Freehold Stakes
- Class: Discontinued stakes
- Location: Long Branch Racetrack Long Branch, New Jersey, United States
- Inaugurated: 1882
- Race type: Thoroughbred - Flat racing
- Website: n/a

Race information
- Distance: 1+1⁄2 miles (12 furlongs)
- Surface: Dirt
- Track: left-handed
- Qualification: All ages
- Weight: Assigned

= Freehold Stakes =

The Freehold Stakes was an American Thoroughbred horse race run annually in early August at the Monmouth Park Association's racetrack in Long Branch, New Jersey. Inaugurated in 1879, the Champion Stakes was open to horses of any age and was raced on dirt over a distance of one and one half miles (12 furlongs).

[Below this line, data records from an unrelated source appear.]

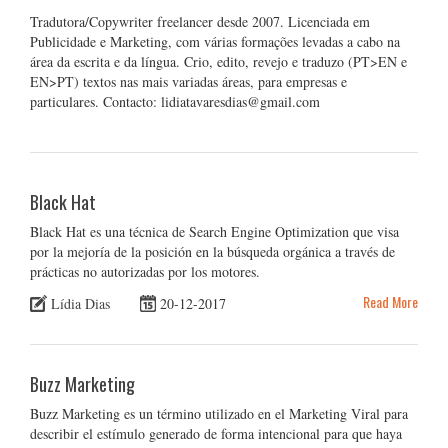
Tradutora/Copywriter freelancer desde 2007. Licenciada em
Publicidade e Marketing, com várias formações levadas a cabo na
área da escrita e da língua. Crio, edito, revejo e traduzo (PT>EN e
EN>PT) textos nas mais variadas áreas, para empresas e
particulares. Contacto: lidiatavaresdias@gmail.com
Black Hat
Black Hat es una técnica de Search Engine Optimization que visa
por la mejoría de la posición en la búsqueda orgánica a través de
prácticas no autorizadas por los motores.
Read More
Lídia Dias
20-12-2017
Buzz Marketing
Buzz Marketing es un término utilizado en el Marketing Viral para
describir el estímulo generado de forma intencional para que haya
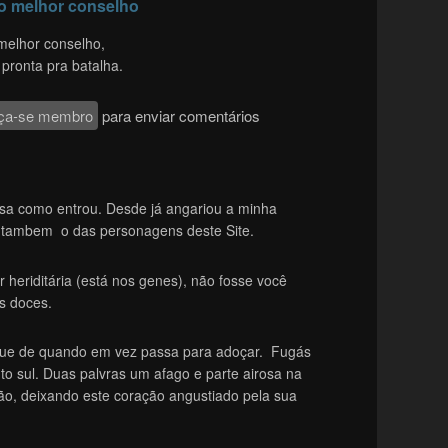
 o melhor conselho
melhor conselho,
 pronta pra batalha.
ça-se membro
para enviar comentários
rosa como entrou. Desde já angariou a minha
 tambem o das personagens deste Site.
 heriditária (está nos genes), não fosse você
s doces.
ue de quando em vez passa para adoçar. Fugás
o sul. Duas palvras um afago e parte airosa na
ão, deixando este coração angustiado pela sua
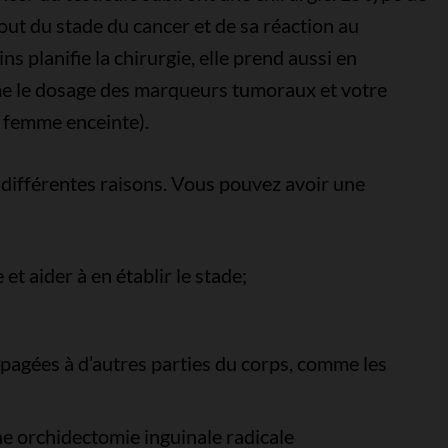
ut du stade du cancer et de sa réaction au
s planifie la chirurgie, elle prend aussi en
me le dosage des marqueurs tumoraux et votre
e femme enceinte).
 différentes raisons. Vous pouvez avoir une
et aider à en établir le stade;
opagées à d’autres parties du corps, comme les
ne orchidectomie inguinale radicale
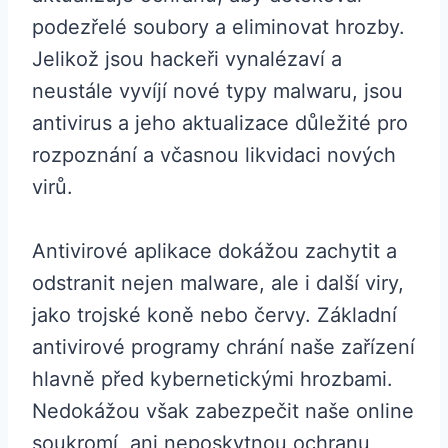
podezřelé soubory a eliminovat hrozby.
Jelikož jsou hackeři vynalézaví a
neustále vyvíjí nové typy malwaru, jsou
antivirus a jeho aktualizace důležité pro
rozpoznání a včasnou likvidaci nových
virů.
Antivirové aplikace dokážou zachytit a
odstranit nejen malware, ale i další viry,
jako trojské koně nebo červy. Základní
antivirové programy chrání naše zařízení
hlavně před kybernetickými hrozbami.
Nedokážou však zabezpečit naše online
soukromí, ani neposkytnou ochranu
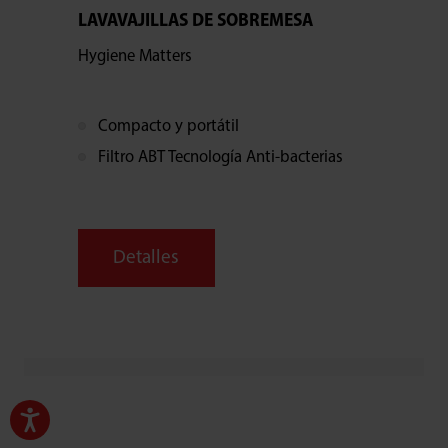
LAVAVAJILLAS DE SOBREMESA
Hygiene Matters
Compacto y portátil
Filtro ABT Tecnología Anti-bacterias
Detalles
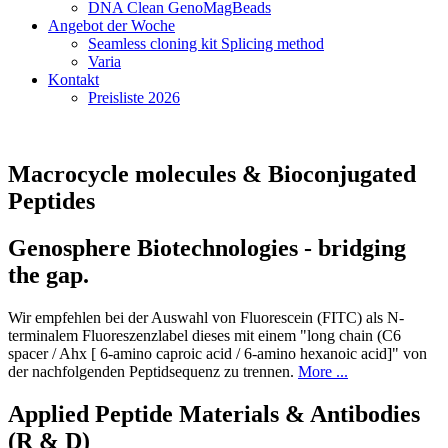
DNA Clean GenoMagBeads
Angebot der Woche
Seamless cloning kit Splicing method
Varia
Kontakt
Preisliste 2026
Macrocycle molecules & Bioconjugated
Peptides
Genosphere Biotechnologies - bridging
the gap.
Wir empfehlen bei der Auswahl von Fluorescein (FITC) als N-
terminalem Fluoreszenzlabel dieses mit einem "long chain (C6
spacer / Ahx [ 6-amino caproic acid / 6-amino hexanoic acid]" von
der nachfolgenden Peptidsequenz zu trennen.
More ...
Applied Peptide Materials & Antibodies
(R & D)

In 1891, the races at Long Branch had to be shifted to racetracks in New York when government legislation attempted to inhibit parimutuel wagering. The races were split between the Jerome Park Racetrack in Fordham, Bronx and at the nearby Morris Park Racecourse at Westchester Village. The Monmouth Park Racing Association closed and the land sold after its operating license was revoked in 1893 and government legislation was enacted that banned parimutuel wagering.

==Records==
Speed record:
- 2:33.25 - Firenze (1890)

Most wins:
- 3 - Firenze (1888, 1889, 1890)

Most wins by a jockey:
- 3 - William Donohue (1882, 1883, 1884)

Most wins by a trainer:
- 3 - Evert V. Snedecker (1882, 1883, 1884)
- 3 - Matthew Byrnes (1888, 1889, 1890)
- 3 - John Huggins (1886, 1887, 1892)

Most wins by an owner:
- 3 - James Ben Ali Haggin (1888, 1889, 1890)

==Winners==

| Year | Winner | Age | Jockey | Trainer | Owner | Dist. (Miles) | Time |
|---|---|---|---|---|---|---|---|
| 1892 | Locohatchee † | 3 | Marty Bergen | John Huggins | Rancocas Stable | 11⁄2 | 2:38.00 |
| 1891 | Raceland | 6 | Anthony Hamilton | Hardy Campbell, Jr. | Michael F. Dwyer | 11⁄2 | 2:37.75 |
| 1890 | Firenze | 6 | Isaac Burns Murphy | Matthew Byrnes | James Ben Ali Haggin | 11⁄2 | 2:33.25 |
| 1889 | Firenze | 5 | George Taylor | Matthew Byrnes | James Ben Ali Haggin | 11⁄2 | Walkover |
| 1888 | Firenze | 4 | Edward H. Garrison | Matthew Byrnes | James Ben Ali Haggin | 11⁄2 | 2:34.00 |
| 1887 | The Bard | 4 | William Hayward | John Huggins | Alexander Cassatt | 11⁄2 | 2:39.75 |
| 1886 | The Bard | 3 | Sam H. Fisher | John Huggins | Alexander Cassatt | 11⁄2 | 2:45.50 |
| 1885 | Miss Woodford | 5 | Jim McLaughlin | Frank McCabe | Dwyer Brothers Stable | 11⁄2 | 2:45.50 |
| 1884 | Eole | 6 | William Donohue | Evert V. Snedecker | Frederick Gebhard | 11⁄2 | 2:44.50 |
| 1883 | Eole | 5 | William Donohue | Evert V. Snedecker | Frederick Gebhard | 11⁄2 | 2:36.00 |
| 1882 | Giroflé | 5 | William Donohue | Evert V. Snedecker | E. V. Snedeker & Co. | 11⁄2 | 2:42.00 |

- † In 1892, Banquet won but was disqualified for interference and set back to last.